──────── EXERCISE INPUT

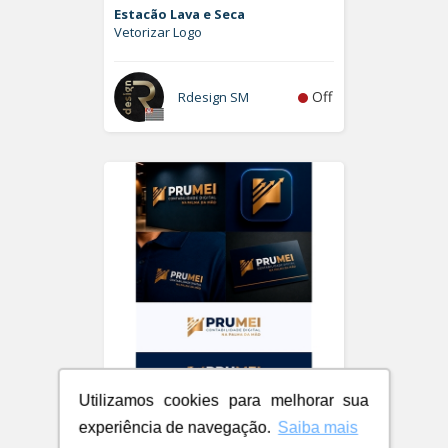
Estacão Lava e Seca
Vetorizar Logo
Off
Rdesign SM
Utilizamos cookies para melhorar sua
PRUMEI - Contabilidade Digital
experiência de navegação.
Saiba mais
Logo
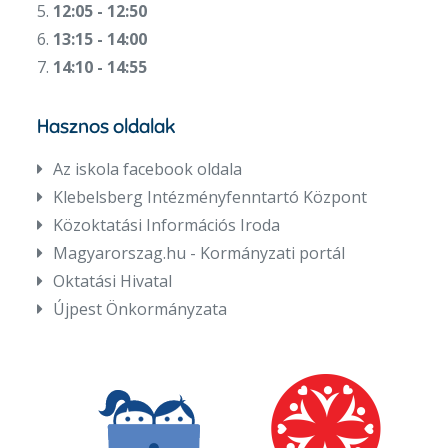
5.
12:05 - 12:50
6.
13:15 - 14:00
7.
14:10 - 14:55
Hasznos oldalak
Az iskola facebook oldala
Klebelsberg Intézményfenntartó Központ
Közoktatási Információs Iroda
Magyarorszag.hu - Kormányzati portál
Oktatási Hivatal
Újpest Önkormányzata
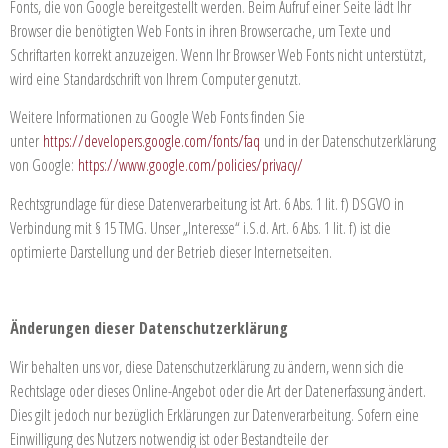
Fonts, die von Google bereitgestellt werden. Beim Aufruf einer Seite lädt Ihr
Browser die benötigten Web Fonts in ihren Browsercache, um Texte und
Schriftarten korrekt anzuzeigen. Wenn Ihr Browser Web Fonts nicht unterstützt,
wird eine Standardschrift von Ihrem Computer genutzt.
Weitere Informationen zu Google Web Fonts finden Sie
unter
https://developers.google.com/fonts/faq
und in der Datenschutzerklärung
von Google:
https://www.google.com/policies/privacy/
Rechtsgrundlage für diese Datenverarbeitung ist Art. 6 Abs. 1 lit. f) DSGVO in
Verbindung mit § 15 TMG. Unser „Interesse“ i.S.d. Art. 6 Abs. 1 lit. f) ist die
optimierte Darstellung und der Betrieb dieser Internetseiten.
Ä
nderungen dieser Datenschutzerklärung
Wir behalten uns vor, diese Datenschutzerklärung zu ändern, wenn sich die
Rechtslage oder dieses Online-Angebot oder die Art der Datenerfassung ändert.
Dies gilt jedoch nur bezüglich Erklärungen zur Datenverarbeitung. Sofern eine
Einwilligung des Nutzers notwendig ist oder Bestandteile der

────────────────
──────── EXERCISE INPUT

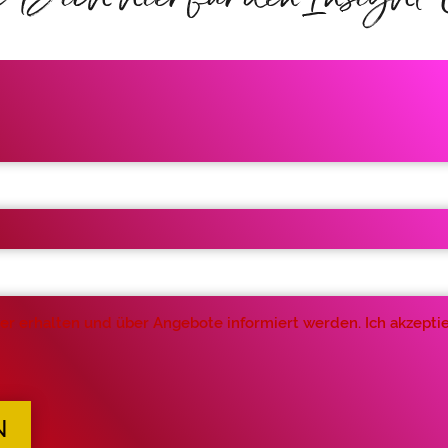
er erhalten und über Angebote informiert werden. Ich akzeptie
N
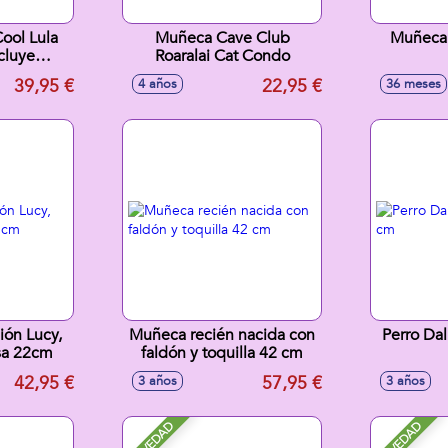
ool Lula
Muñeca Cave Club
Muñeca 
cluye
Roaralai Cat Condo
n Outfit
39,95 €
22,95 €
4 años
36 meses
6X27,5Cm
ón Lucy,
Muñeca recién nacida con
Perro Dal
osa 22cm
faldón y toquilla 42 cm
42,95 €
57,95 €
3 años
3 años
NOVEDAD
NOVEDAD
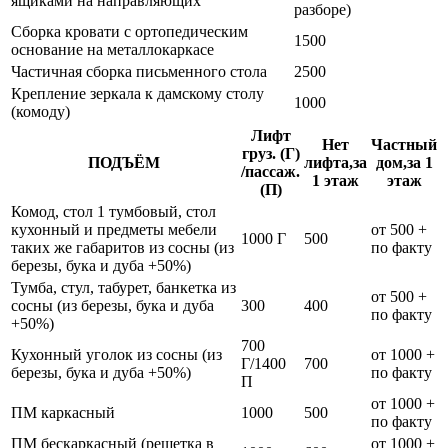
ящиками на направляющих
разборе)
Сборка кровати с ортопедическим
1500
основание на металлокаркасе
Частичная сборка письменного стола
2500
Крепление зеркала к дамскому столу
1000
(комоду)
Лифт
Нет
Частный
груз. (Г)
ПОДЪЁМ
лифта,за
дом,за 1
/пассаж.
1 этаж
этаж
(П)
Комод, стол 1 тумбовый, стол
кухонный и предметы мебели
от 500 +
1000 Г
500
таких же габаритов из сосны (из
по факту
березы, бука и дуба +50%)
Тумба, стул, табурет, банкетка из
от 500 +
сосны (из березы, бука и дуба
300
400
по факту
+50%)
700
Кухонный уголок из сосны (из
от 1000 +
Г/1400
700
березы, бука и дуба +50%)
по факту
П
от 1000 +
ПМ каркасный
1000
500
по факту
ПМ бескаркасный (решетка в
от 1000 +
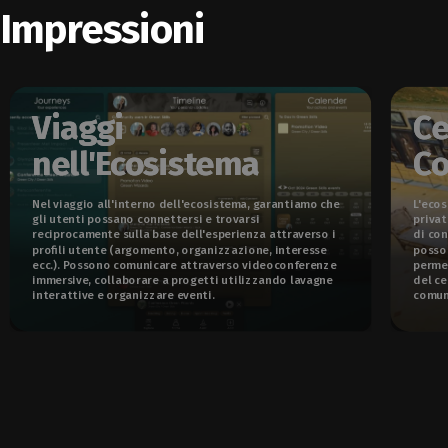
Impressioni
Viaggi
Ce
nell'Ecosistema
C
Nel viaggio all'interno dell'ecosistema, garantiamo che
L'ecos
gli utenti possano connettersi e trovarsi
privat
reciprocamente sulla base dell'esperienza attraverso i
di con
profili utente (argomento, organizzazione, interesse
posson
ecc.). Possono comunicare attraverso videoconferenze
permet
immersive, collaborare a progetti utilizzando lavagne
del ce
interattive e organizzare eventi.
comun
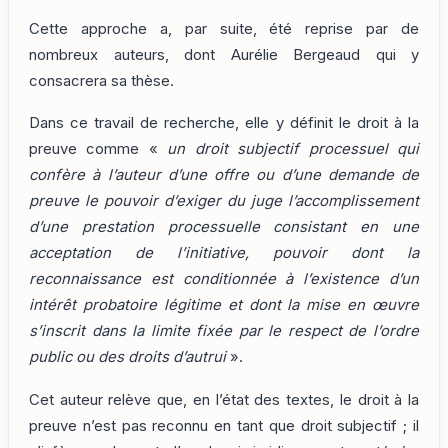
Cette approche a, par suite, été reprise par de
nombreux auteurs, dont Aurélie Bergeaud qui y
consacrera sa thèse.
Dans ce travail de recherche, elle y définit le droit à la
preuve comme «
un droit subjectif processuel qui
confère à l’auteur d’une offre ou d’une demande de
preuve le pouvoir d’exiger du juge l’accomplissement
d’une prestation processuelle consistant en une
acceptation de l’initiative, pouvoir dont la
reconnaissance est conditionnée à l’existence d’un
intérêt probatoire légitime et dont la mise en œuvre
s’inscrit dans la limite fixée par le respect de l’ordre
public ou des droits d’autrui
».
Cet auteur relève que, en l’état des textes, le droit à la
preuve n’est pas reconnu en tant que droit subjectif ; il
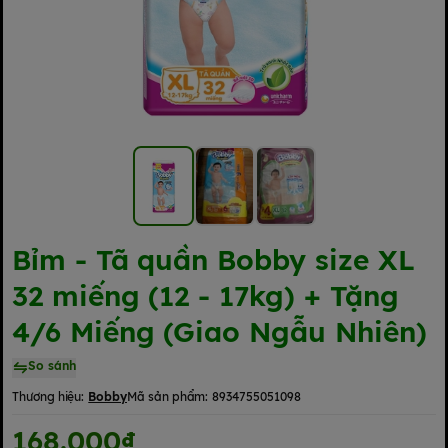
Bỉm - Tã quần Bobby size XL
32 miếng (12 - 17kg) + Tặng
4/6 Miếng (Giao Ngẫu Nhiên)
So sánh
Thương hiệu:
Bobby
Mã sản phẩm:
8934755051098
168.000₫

────────────────
──────── EXERCISE INPUT

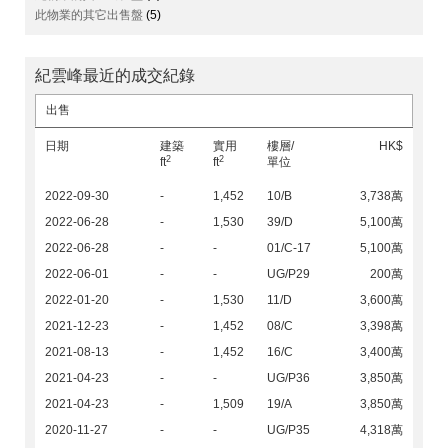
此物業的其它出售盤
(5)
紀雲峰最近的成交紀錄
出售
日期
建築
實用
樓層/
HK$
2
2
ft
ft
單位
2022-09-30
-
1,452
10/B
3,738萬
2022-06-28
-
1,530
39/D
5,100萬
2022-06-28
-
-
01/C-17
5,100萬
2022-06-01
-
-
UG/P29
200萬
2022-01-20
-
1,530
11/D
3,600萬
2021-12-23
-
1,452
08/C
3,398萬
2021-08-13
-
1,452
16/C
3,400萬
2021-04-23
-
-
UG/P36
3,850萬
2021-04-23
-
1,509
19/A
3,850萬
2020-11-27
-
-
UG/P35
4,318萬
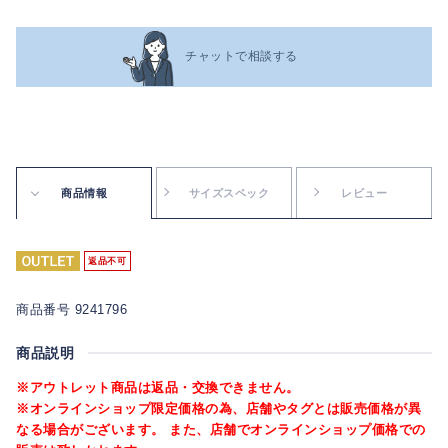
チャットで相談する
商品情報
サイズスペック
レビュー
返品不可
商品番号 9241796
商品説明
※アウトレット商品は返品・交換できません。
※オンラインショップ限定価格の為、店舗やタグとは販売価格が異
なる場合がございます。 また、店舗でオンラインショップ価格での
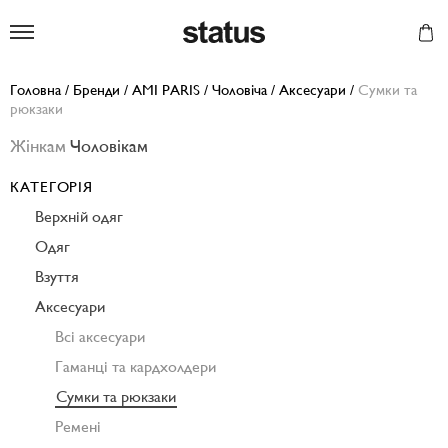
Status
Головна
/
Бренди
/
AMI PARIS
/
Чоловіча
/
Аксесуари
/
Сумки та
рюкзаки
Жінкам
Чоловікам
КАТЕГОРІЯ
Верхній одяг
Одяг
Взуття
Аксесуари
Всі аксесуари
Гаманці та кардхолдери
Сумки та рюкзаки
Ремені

────────────────

Filter the entries and keep only the lines holding "attraverso".

reciprocamente sulla base dell'esperienza attraverso i
ecc.). Possono comunicare attraverso videoconferenze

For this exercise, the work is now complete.